Neue OZ: Kommentar zu Literatur
Grass
Geburtstag
Osnabrück (ots)
Gestritten und gelitten
Günter Grass darf nicht als Denkmal bewundert, er muss selbst wie ein Roman gelesen werden. Denn der Autor, der wie kein zweiter Schriftsteller seine Rolle als moralische Instanz entworfen hat, verkörpert in Wirklichkeit, was er kritisiert, die Geschichte Deutschlands mit ihren Defiziten und Möglichkeiten. Grass ist ärgerlich in seinen Irrtümern, groß in seinen Geschichten.
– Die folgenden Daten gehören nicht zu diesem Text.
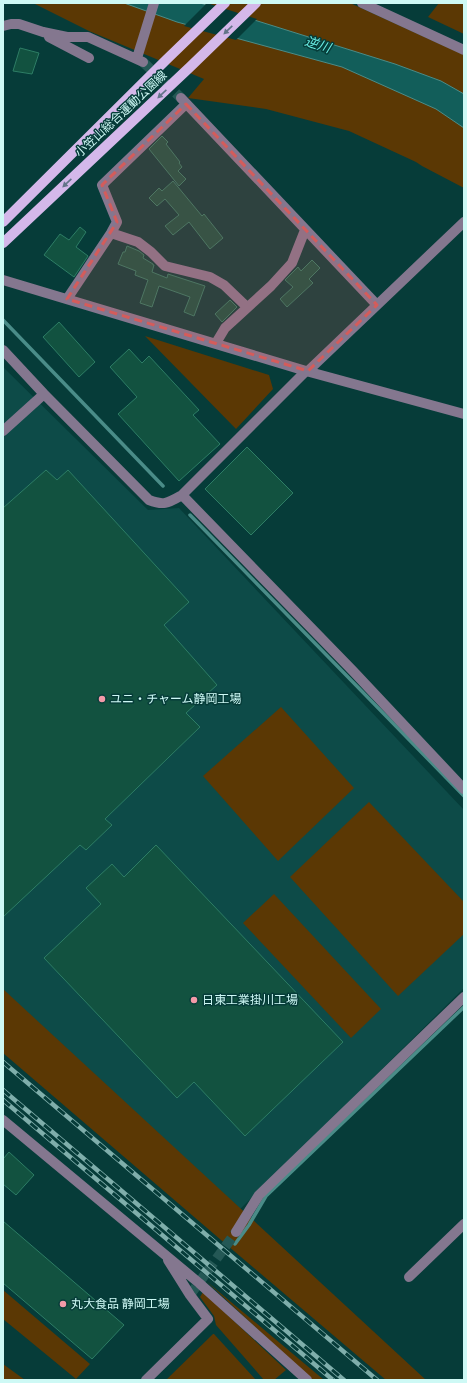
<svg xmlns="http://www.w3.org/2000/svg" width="467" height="1383" font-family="Overpass,'Noto Sans JP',sans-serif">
<rect width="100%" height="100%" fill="#063c39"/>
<!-- built -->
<path fill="#0d4b48" d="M3 367 148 510 179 508 464 810V988L230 1219 3 1024Z"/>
<!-- green -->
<path fill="#5b3804" d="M33 3H350L464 55V188L422 166 416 162 349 131 266 109 188 98 204 79 89 31Z
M439 3H464V34L428 17Z
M145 336 269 375 273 389 236 429Z
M281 707 354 788 278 861 203 776Z
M369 802 464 902V934L398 996 290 877Z
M274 894 381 1009 351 1038 243 923Z
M3 989 426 1380H386L221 1240 3 1053Z
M206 1281 324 1380H312Z
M3 1290 90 1364 76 1379 3 1319Z
M203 1292 286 1370 274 1380H264L216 1325 214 1316 200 1297Z
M214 1334 256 1380H166L213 1334Z
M3 1364 25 1380H3Z"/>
<!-- water -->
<path fill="#125e5a" stroke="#4a8c88" d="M124 3H200L395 64 441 81 464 94V128L436 109 342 67 177 22Z"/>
<!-- pier -->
<path fill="#063c39" d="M207 3 257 19 236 40 184 26Z"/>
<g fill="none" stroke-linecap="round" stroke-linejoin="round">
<!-- stream -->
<path stroke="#4a8c88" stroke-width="3.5" d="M3 320 163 486
M190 515 464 796
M235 1244 249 1225 266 1196 464 1007"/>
</g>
<!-- building -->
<path fill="#125240" stroke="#2d7d65" d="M20 48 39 53 32 74 13 71Z
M162 136 168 142 166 144 180 162 179 163 182 167 178 171 186 179 179 186 149 149Z
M173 181 202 216 204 214 223 238 210 249 189 222 173 235 165 226 179 215 165 199 157 206 149 198 159 188 162 191Z
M80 227 86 232 76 247 88 256 74 277 44 255 60 234 69 240Z
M127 246 139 251 144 255 143 258 153 264V265H154L152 272 167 278 168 274 205 286 194 316 184 312 190 297 159 286 152 307 140 303 148 280 135 275 136 271 118 264 123 252H125Z
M312 260 320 268 309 279 313 283 287 307 280 299 293 287 285 280 298 267 301 271Z
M230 300 237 307 222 322 215 314Z
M59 322 95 362 79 377 43 337Z
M129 349 142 363 149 356 199 410 193 415 220 444 179 481 118 414 137 397 110 367Z
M247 447 293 493 251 535 205 489Z
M46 470 57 480 68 470 189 602 164 625 217 685 186 713 200 727 105 819 112 825 86 850 80 845 3 917V508Z
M156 845 343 1042 245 1136 194 1082 177 1098 44 958 101 904 86 888 112 864 124 877Z
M9 1152 34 1175 16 1195 3 1184V1159Z
M3 1221 124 1325 92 1359 3 1283Z"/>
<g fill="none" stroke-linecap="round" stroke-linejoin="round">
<!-- minor-tunnel -->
<path stroke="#245855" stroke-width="10" stroke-dasharray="10 5" stroke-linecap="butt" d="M143 62 181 98
M190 1295 236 1232"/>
<!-- minor -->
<path stroke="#84778f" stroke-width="10" d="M362 3 464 50
M3 26 11 24H19L43 32 67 37H88L143 62
M49 37 89 58
M137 58 154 3
M181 98 377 305
M111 233 138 242 151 252 165 266 210 277 224 285 247 307
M3 280 306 371 464 414
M67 299 111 233 117 222 102 185 186 104
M216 343 225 328 271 286 292 263 305 230
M3 350 44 394 149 500C164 506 168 503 182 495L306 371
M308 371 464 222
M3 431 44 394
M182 495 353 671 464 789
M3 1120 199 1283 307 1380
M236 1232 259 1195 464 997
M409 1277 464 1224
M146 1380 208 1319 190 1295 168 1260"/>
<!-- major -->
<path stroke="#d4b8ea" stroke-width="10" d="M3 222 166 60 225 3
M3 243 190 67 256 3"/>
<!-- rail casing -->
<g stroke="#7faeab" stroke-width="4.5">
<path id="rail" d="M3 1062 377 1380
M3 1090 344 1380
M3 1100 333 1380"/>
</g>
<!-- rail -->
<use href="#rail" stroke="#063c39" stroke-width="3" stroke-dasharray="9" stroke-linecap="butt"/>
</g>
<!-- one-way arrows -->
<defs><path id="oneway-solid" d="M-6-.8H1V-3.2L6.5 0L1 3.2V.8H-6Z"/></defs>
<g fill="#637489">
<use href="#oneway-solid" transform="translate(228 30) rotate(136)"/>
<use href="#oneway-solid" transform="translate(162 94) rotate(137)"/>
<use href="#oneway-solid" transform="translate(67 183) rotate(137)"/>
</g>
<!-- marked area -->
<path fill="#d45c5b" fill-opacity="0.2" stroke="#d45c5b" stroke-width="3" stroke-dasharray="8 5" stroke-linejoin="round" d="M186 104 377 305 308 371 67 299 117 222 102 185Z"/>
<!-- markers -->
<g fill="#f39aa8" stroke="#063c39" stroke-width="1.5">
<circle cx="102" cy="699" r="4"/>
<circle cx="194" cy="1000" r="4"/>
<circle cx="63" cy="1304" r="4"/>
</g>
<g text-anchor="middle" stroke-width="3" stroke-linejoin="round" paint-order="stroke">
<!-- street labels -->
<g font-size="12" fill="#cef9f5" stroke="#063c39">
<text transform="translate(121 114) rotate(-43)" y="4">小笠山総合運動公園線</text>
</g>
<!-- poi labels -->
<g font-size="12" fill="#cef9f5" stroke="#063c39" text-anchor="start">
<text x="110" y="703">ユニ・チャーム静岡工場</text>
<text x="202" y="1004">日東工業掛川工場</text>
<text x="71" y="1308">丸大食品 静岡工場</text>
</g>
<!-- water labels -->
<g font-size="13" font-style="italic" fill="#6aefe6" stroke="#063c39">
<text transform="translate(318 44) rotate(18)" y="5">逆川</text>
</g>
</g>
<!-- border -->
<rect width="467" height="1383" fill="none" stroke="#cef9f5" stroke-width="8"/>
</svg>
Er hat gefehlt, als er sich allzu spät an seine Vergangenheit als blutjunger SS-Soldat erinnerte. Er hat aufgeklärt, als er mit der "Blechtrommel" ein deutsches Jahrhundertbuch verfasste. Grass hat gestritten und gelitten, gewagt und gehofft. Er hat die deutsche Geschichte der letzten Jahrzehnte nicht nur erzählt und kommentiert, er hat sie auch durchkämpft. Über Grass mag man sich ärgern, an Grass mag man sich freuen. Was bleibt, ist der Repräsentant, nicht als entrückte Figur, sondern als Mensch mitten unter uns. Herzlichen Glückwunsch, ihm und uns!